Assigned task: Copy word for word the stretch of the blog post below from "Miyazaki would be" through "good as well.".
─── Exercise passage
Miyazaki would be horrified and out of respect to him I won’t link to any of it, but this update has immediate and great effect on our household as we will now have all of our family photos redone in his style, for personal and private use.


A few changes to my iPhone setup, courtesy of a YouTube video which is itself c/o r/dumbphones:

  1. Dumbify, which is exquisite.
  2. SocialFocus is quite good as well.
  3. Only Tot remains in the dock, and thank goodness it has a grayscale icon.
  4. Goodbye, silicone case — I’ve gone case-less.

So far so good.


A brief Q&A:


A less hopeful harbinger of the future: someone in Serbia — most likely the government — seems to have used sonic weapons to disperse a 100K+ strong crowd of peaceful protestors. Here is a convincing audio analysis, and here are a few videos. Coming soon to a protest near you.
──────
─── Supplied data
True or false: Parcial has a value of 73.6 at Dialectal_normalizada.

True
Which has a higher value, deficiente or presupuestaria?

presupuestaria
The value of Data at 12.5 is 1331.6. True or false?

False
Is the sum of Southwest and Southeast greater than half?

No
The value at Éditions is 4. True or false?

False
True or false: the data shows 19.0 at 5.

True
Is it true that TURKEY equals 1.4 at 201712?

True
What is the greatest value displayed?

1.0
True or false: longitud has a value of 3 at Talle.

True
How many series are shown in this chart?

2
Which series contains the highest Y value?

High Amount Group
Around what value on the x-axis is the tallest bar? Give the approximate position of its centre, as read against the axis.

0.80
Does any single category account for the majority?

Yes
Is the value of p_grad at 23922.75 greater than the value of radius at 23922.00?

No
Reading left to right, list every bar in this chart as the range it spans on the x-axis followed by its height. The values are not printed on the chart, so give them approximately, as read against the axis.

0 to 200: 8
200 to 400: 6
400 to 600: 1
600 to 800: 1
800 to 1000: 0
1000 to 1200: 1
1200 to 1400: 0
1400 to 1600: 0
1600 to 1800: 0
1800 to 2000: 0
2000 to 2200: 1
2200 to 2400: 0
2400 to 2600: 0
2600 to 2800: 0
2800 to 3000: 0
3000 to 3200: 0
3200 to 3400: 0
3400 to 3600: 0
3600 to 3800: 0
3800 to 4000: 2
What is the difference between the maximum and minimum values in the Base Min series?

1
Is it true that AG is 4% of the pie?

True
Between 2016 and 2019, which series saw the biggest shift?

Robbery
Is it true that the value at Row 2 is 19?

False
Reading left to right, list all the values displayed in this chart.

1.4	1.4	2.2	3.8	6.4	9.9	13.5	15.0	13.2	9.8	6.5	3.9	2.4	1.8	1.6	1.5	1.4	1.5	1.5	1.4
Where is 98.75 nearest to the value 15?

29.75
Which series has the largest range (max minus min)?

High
──────
Task response:
Miyazaki would be horrified and out of respect to him I won’t link to any of it, but this update has immediate and great effect on our household as we will now have all of our family photos redone in his style, for personal and private use.


A few changes to my iPhone setup, courtesy of a YouTube video which is itself c/o r/dumbphones:

  1. Dumbify, which is exquisite.
  2. SocialFocus is quite good as well.